Bigtable cellBigtable client

Bigtable clientlibrary

Open()

Cluster Scheduling Master

handles failover, monitoring

holds tablet data, logs

Lock service

holds metadata,handles master-election

Bigtable tablet server

serves data

Current status of BigTable

• Design/initial implementation started beginning of 2004

• Currently ~100 BigTable cells

• Production use or active development for many projects:

– Google Print

– My Search History

– Orkut– Orkut

– Crawling/indexing pipeline

– Google Maps/Google Earth

– Blogger

– …

• Largest bigtable cell manages ~200TB of data spread over several thousand machines (larger cells planned)

Typical Cluster

Scheduling masters

Machine 1

GFS masterLock service

Machine N

UserUser

Machine 2

chunkserver

Scheduler

User app2

…GFS

chunkserver

Scheduler

User app2

chunkserver

Scheduler

Agenda

ACCI in Oct. 2007

• Stand for Academic Cloud Computing Initiative

• IBM and Google partnership

• Facilitate universities education with distributed system programming skillsdistributed system programming skills

• Started from University of Washington and scaling to many others

Google’s ACCI activities in Greater China

• Google Greater China has helped create a cloud computing course at Tsinghua in summer 2007

• Now scaling to other mainland China and Taiwan UniversitiesTaiwan Universities

Example: THU MR Course, Fall 2007

• “Massive Data Processing” course based on Google Cloud technology

• Google employees gave lectures during the course offering;

• Got interesting results from the smart studentsstudents

• http://hpc.cs.tsinghua.edu.cn/dpcourse/

Count: THU MR Course, Fall 2007

Students presenting course

project “simulating the operation

of solar system based on

MapReduce technology” at

Google office

Massive data processing to

simulate the operation of

the solar system

THANK YOU

More info on

http://code.google.com/intl/zh-CN/

Infrastructure for cloud_computing

Technology

Transcript of Infrastructure for cloud_computing

Saas and cloud_computing

THE CLOUD - bccd.dkmedia.bccd.dk/media/Events/2017/Cloud_computing/17.03.10... · 2017. 3. 10. · “The Cloud: Reshaping Industries and Society” Representatives from industry

Aspectos legales cloud_computing

Physical Infrastructure for a Resilient Converged ... Infrastructure... · Physical Infrastructure for a Resilient Converged Plantwide Ethernet Architecture ... physical infrastructure

Improving public investment efficiency for infrastructure ... Infrastructure... · Improving public investment efficiency for infrastructure development ... Appraisal Guidelines ...

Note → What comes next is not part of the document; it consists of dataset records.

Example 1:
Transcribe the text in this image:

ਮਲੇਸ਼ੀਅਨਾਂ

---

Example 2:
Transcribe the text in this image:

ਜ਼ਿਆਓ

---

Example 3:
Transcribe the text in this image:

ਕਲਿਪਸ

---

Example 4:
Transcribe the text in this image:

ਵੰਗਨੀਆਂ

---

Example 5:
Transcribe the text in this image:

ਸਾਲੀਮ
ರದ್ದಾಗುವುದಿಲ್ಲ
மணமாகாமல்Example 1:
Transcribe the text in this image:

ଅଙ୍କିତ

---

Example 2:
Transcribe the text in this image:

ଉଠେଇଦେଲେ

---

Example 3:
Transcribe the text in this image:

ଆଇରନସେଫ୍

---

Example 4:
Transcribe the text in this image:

Recycling our Infrastructure for Future Generations · Recycling our Infrastructure for Future ... How do you bring together infrastructure needs and long ... Recycling our Infrastructure

EVOLUTION OF CLOUD COMPUTING - gpwsirsa.edu.ingpwsirsa.edu.in/...Cloud_Computing...22_1566456169.pdfThe concept of Cloud Computing came into existence in the year 1950 with implementation

For further information: Infrastructure and Information Science Infrastructure: –Civil Infrastructure Engineering –Transportation.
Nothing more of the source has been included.